I honestly don't know the point of the Obama-era rule referenced in this
article. To me this is simpler:

\- "Fees" that scale with the loan size aren't fees. They're interest and
should be legally treated as such. This would subject the loans to state usury
laws.

\- Providers should disclose what the annual interest rate is for the loan the
borrower is intending to take out.

\- Payday loans should be prohibited from being mortgage loans. This is an
esoteric point but in some states to get around state laws on payday loans,
they're treated as mortgage loans. This also adds the problem that someone
could lose their house from payday loans.

\- Come to think of it, primary residences should be excluded from being taken
to repay payday loans.

------
CompelTechnic
The profit margin on payday loans is not nearly as good as one would think. I
know that there are concerns about allowing people to fall into traps, but the
statistics on profit margin make me think that these companies are not
predatory. The high interest rate on these loans doesn't go into heaps of
profit so much as it reflects the true costs to offer this type of loan.

In some ideal libertarian-ish world, these payday loan shops would still be
allowed to exist, but nobody would use them, because they would recognize them
as a bad deal. This is not the world we live in.

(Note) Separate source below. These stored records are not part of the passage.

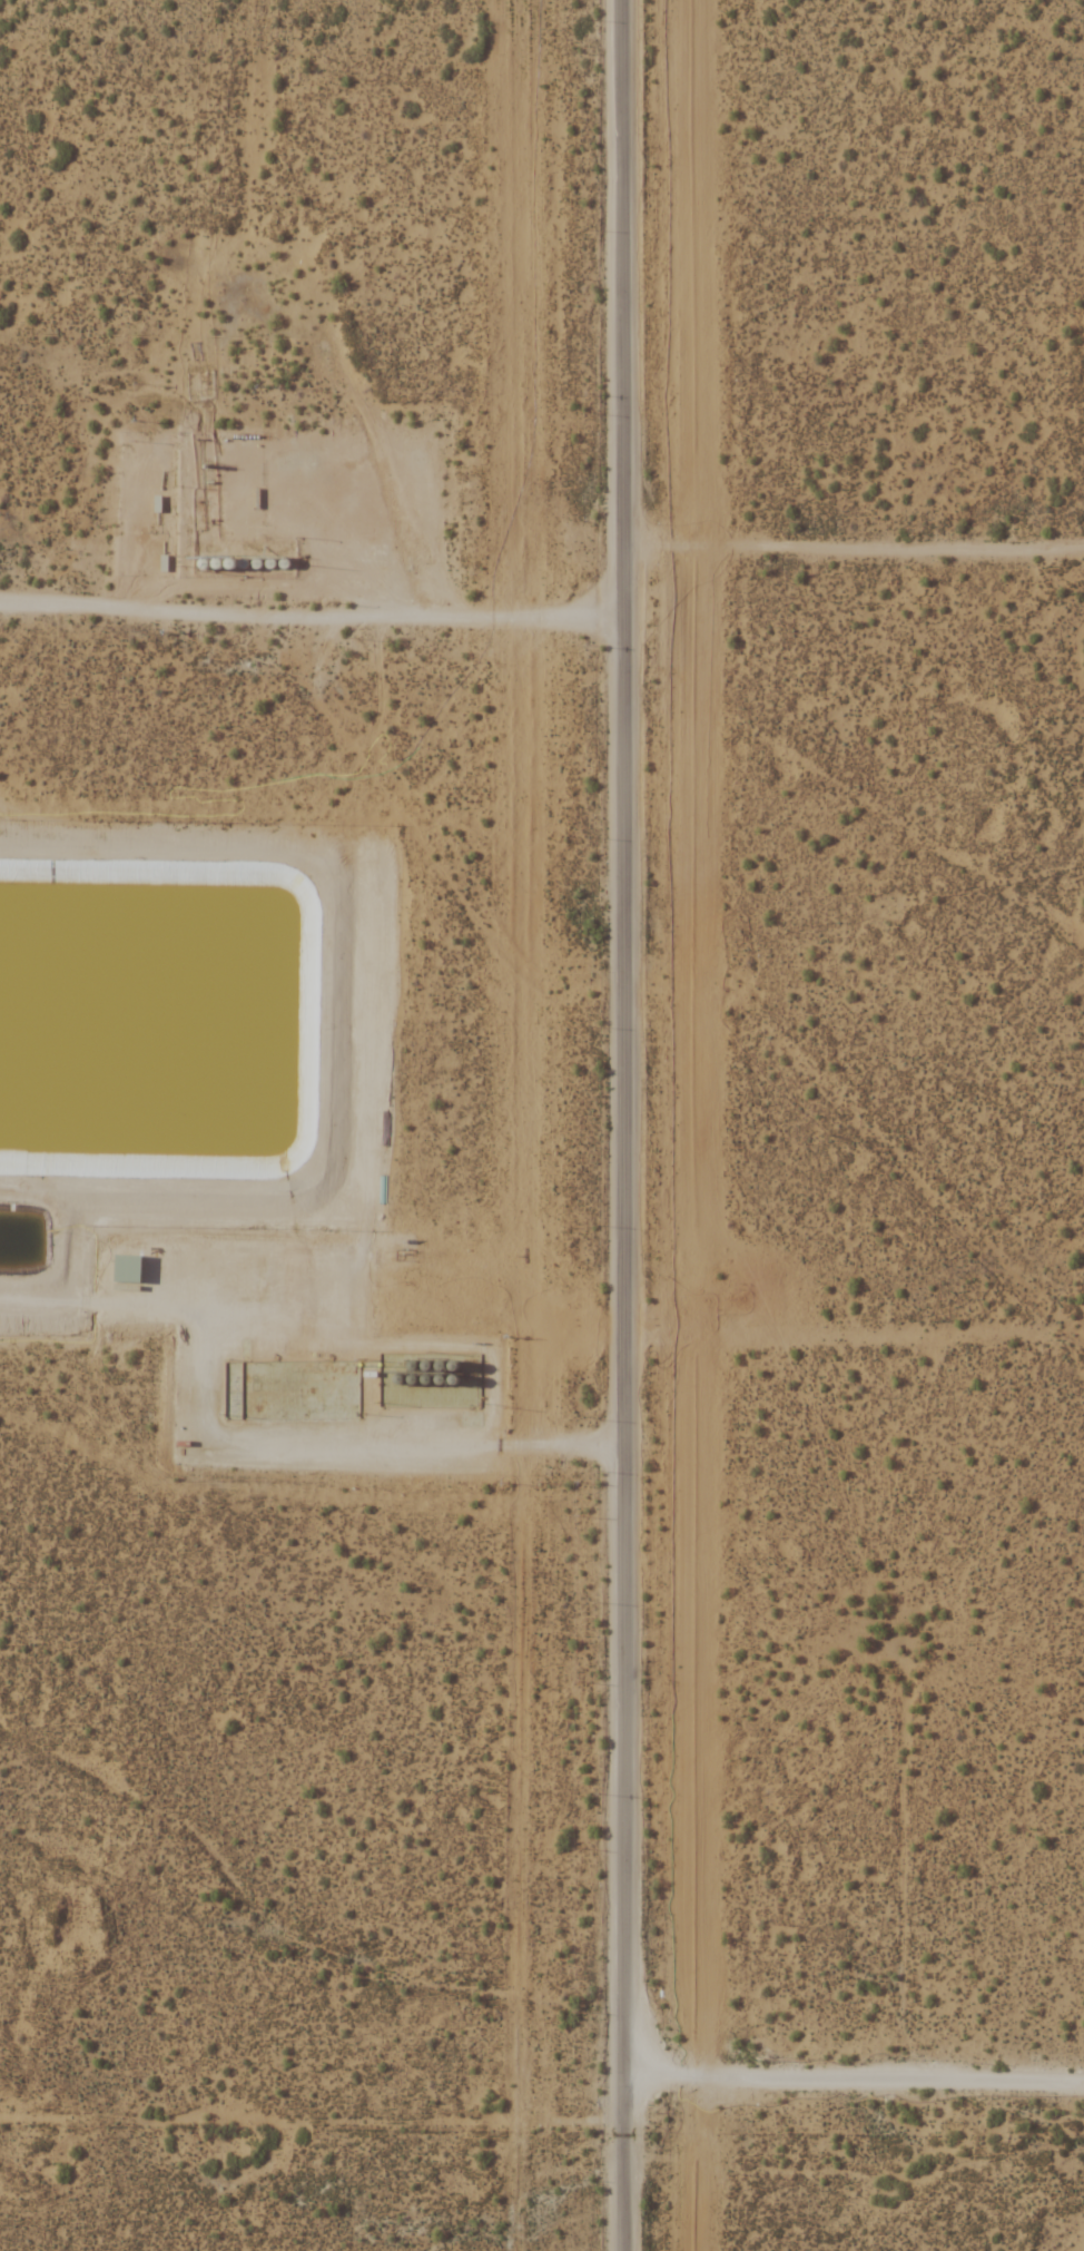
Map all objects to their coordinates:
road: (856, 542)
road: (315, 610)
road: (630, 1125)
building: (410, 1367)
storage tank: (410, 1367)
building: (439, 1367)
storage tank: (439, 1367)
building: (452, 1367)
storage tank: (452, 1367)
building: (424, 1368)
storage tank: (424, 1368)
building: (397, 1381)
storage tank: (397, 1381)
building: (439, 1381)
storage tank: (439, 1381)
building: (410, 1382)
storage tank: (410, 1382)
building: (424, 1382)
storage tank: (424, 1382)
building: (453, 1382)
storage tank: (453, 1382)
road: (325, 1443)
road: (855, 2078)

I'll just link to the google results regarding profit margin, because my first
result was from adamsmith.org, and I'm at least trying to present my evidence
neutrally.

[https://www.google.com/search?q=profit+margin+on+payday+loan...](https://www.google.com/search?q=profit+margin+on+payday+loans&rlz=1C1NHXL_enUS715US715&oq=profit+margin+on+payday+loans&aqs=chrome..69i57j0.6796j0j7&sourceid=chrome&ie=UTF-8)

------
wazoox
In civilised countries, usury is strictly forbidden. Period. [eyes rolling].